** Exercise brief **
Continue the forum post about Kodak discontinuing its HIE infrared film, picking up right after its final sentence.

** Document text **
=====

Thank you for your time in reading this and forwarding it to the proper representatives in hopes that we will see a bulletin released soon that says, Kodak resends its prior decision of discontinuing Kodak HIE due to an overwhelming response from Fine Art photographers and many other photographers alike. I believe Kodak will appreciate the response it will get from us as a community for putting that amazing product back on the shelves for our use. If Kodak only knew of the 10's of thousands of websites that contain photos used with Kodak HIE and how many thousands of galleries that contain beautiful art used with Kodak HIE, I certainly believe they would have not made this decision, because we as film photographers always tell our audience what we used to make that beautiful photo they are buying, or appreciating in a gallery or online website and that is major marketing for Kodak in general. All of that publicity will be a memory if this decision is not reversed, and when you consider the numbers of websites, and galleries that have photos using Kodak HIE and a photographer explaining that he could not have made such a fine work without the use of Kodak HIE film, the publicity loss to Kodak is enormous!

Thank you for your time in reading and forwarding this email to the people that made the decision to deprive our community of such a wonderful and brilliant Film!


Luke Ballard, "Luke Ballard Photography LLC."

At least I tried. As the quote goes, "Evil prevails when good men fail to act"

Please act on this even if you don't use it, maybe one day something you love and use to make your work will be discontinued and you will feel the same. We have to keep all good Film alive! That is why this forum exist, to share the great and amazing art of Film Photography! My hat is off to you James for making an effort to at least try and keep one of the great films alive! I am fairly new to IR, and I have been shooting some other IR films as practice and was just about to really start puttting HIE to use now that I have some experience with IR when this happened, and Im not lieing, I can't find any of it anywhere, B@H is sold out and everywhere else I look it is gone also. The only ppl that are going to make a fourtune from this are the people with a good stock of it that don't use it and are going to sell it for outragious prices on Ebay. We should all be able to buy it as we have been for many years.

=====

** Dataset **
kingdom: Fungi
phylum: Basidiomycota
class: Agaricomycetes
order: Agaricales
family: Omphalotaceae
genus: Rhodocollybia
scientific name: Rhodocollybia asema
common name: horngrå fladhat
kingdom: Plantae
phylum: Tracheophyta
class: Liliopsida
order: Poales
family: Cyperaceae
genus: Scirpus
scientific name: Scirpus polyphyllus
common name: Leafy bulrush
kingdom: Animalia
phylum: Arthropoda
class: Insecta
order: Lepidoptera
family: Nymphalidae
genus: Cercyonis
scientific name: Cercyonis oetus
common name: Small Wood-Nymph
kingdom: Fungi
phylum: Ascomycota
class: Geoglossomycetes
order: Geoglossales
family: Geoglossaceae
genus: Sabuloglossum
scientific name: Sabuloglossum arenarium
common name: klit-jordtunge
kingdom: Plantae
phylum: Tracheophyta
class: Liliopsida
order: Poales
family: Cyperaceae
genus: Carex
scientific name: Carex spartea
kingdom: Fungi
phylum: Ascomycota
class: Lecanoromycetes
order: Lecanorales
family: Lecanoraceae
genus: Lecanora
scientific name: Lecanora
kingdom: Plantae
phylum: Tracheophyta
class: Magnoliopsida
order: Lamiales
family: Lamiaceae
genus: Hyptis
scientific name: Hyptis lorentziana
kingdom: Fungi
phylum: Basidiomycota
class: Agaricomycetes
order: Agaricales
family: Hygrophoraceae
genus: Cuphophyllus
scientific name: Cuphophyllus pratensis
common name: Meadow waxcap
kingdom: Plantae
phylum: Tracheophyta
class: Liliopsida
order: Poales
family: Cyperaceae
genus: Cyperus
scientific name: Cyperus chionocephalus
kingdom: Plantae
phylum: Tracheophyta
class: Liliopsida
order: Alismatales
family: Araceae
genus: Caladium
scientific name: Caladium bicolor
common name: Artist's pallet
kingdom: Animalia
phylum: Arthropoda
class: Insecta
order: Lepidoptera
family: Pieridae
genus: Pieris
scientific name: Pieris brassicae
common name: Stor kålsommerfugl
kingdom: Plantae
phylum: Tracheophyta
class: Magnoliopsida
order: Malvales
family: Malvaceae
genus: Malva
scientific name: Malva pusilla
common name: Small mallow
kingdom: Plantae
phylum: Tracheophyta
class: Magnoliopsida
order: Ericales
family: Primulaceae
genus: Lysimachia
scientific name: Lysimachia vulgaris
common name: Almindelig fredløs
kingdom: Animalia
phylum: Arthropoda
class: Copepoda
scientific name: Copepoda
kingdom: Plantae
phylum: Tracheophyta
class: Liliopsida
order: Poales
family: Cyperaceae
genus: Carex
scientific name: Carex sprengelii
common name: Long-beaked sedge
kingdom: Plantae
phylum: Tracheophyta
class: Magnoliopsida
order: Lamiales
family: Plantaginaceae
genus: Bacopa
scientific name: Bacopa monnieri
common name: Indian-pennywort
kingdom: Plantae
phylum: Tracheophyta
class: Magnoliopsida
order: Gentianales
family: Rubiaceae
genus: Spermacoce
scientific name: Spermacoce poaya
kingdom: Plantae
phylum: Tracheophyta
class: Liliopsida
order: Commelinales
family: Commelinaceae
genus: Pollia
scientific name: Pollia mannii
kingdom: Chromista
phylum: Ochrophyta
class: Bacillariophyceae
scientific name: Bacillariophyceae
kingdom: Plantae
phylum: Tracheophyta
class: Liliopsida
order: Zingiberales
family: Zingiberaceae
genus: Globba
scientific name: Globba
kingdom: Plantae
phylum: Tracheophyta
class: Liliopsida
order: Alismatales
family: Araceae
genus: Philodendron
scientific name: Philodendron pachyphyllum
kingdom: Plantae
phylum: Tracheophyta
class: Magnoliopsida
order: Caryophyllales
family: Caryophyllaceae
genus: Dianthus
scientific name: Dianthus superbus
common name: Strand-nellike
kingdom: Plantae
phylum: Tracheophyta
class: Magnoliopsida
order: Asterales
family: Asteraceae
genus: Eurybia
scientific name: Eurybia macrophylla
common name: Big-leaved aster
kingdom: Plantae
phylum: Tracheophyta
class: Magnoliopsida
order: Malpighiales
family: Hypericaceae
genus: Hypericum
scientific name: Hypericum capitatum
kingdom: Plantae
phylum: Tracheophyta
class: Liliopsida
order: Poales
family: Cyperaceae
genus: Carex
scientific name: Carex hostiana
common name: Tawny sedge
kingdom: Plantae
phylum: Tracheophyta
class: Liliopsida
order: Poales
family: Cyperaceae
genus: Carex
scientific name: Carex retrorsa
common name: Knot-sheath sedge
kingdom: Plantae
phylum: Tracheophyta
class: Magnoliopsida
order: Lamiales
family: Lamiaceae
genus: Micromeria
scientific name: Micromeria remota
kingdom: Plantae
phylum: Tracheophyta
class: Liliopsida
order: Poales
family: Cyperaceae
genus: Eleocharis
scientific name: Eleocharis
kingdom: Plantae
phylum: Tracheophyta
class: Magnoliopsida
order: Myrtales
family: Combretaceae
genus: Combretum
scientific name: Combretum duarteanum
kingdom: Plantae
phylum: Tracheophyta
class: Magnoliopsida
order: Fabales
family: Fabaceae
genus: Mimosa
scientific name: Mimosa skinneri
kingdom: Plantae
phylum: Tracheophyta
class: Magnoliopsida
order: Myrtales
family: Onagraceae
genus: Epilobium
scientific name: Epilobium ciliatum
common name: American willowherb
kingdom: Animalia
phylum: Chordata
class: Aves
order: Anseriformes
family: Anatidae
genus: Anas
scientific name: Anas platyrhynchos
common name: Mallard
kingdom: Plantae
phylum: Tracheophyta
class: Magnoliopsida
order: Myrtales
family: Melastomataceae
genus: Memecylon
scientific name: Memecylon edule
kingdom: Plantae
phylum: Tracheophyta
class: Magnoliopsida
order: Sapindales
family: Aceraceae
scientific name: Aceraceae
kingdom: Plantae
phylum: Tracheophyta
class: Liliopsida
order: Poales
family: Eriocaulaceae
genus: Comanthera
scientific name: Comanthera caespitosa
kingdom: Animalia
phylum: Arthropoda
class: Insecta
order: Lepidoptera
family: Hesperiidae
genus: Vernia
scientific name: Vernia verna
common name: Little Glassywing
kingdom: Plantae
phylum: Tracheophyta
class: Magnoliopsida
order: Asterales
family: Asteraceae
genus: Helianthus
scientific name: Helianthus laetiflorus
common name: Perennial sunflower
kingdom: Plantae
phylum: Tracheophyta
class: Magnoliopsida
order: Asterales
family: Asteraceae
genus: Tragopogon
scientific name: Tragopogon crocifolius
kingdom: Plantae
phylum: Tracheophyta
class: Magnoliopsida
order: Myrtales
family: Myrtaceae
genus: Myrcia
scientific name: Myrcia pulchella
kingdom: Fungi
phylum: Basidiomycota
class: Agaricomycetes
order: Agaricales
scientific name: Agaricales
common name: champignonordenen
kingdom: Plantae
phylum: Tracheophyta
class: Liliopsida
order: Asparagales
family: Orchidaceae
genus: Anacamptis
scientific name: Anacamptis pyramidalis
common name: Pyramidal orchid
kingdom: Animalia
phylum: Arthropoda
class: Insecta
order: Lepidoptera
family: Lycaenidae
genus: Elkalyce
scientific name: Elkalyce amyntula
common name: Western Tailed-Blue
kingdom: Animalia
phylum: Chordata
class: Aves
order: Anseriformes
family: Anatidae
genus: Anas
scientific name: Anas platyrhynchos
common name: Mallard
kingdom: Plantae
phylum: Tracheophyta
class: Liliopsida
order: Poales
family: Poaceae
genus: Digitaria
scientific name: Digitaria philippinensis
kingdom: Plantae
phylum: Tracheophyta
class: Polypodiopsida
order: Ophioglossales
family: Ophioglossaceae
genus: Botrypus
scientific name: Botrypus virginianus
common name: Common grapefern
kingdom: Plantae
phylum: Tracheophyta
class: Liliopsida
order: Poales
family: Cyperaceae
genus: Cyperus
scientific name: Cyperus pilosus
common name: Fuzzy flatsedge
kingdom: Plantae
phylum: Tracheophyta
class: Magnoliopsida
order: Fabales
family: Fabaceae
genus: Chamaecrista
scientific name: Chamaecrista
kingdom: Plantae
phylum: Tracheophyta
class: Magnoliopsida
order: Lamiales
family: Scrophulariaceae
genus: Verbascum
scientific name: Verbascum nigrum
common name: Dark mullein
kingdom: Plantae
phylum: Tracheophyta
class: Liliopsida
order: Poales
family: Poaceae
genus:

=====

** Result of the exercise **
Thanks James, Keep the faith!


Bob Michaels , Nov 25, 2007; 05:51 p.m.

Folks: I hate to see HIE go. And I hate to be the bearer of bad news, but......

Recent history has shown that Kodak cannot make a profit selling HIE at the current sales levels.

Kodak is a for-profit business, not a supporter of fine art photography. The investors (owners) of the company demand this.

Your best bet is place an order for several million rolls of the HIE. Or however big an order they would need to be able to produce it at a profit.

Alternatively you could just buy control of Kodak. That should cost about US$ 4 Billion. Then tell management that as the new owners you want them to make fine art film without regard to how much money they lose.

Sorry but that is the reality of the world.

Kelly Flanigan , Nov 25, 2007; 06:41 p.m.

Probably a more effective "Campaign" would be if each person who wanted the product actually commit with cash to buy some product over the next few years. Wages, taxes, tooling are kept afloat by actual cash flow; not emails and requests. The facts are that products cannot be kept alive without sales; hard profitable sales figures.

Luke Ballard , Nov 25, 2007; 08:12 p.m.

You know, I just wrote a semi long email in response to the 2 comments above, but I deleted it. I don't have the care to get into it. All I want to say is, thanks for the support, and thanks for the Economics and Business knowledge you just gave me, makes me wonder why I went to college and got 3 degrees. I should have just learned all I needed to know here.

Appreciate the support. When they discontinue one of your favorite films, I promise I will be a true Film photographer and support your Campaign to get it back. That?s a serious promise. I support all my fellow film photographers in any Campaign, even if I don't shoot the same film, or camera they do, it is about Film and shooting film. It is slowly going away and it starts with things like this. I am not just a Fine Art Photographer, I have a digital that I make my money with also, but I love and was born with film and will always shoot it until the last roll made. Let?s hope that a trend doesn't start of more and more films disappearing. Hey, since you are educating us, can you tell me why they discontinued Kodachrome? I?m really seriously curious? It was only one of the finest films ever made, and now ppl pay top dollar just to get a hold of expired Kodachrome. I think something should be said about the fact that most all Retailers sold out of HIE within days of its Demise. Guess nobody uses it or needs it. That is a pretty stark reality wouldn't you say? Kind of makes you wonder hu? Anyway, an answer to the Kodachrome question Would be really appreciated, cause I seriously don't know why they quit making it, expired lots of it are like gold now and sell for top dollar! EXPIRED LOTS. Hmm..Makes you wonder about demand. Anyway, off my soapbox now, but I will promise to support you when they discontinue one of your favorite films, that is a serious promise, whether I shoot the stuff or not, just because you are a film shooter and film is true photography. Keep up the Campaign James, who knows, the small man has changed large corporate America in many ways before! All it takes is action and dedicated people!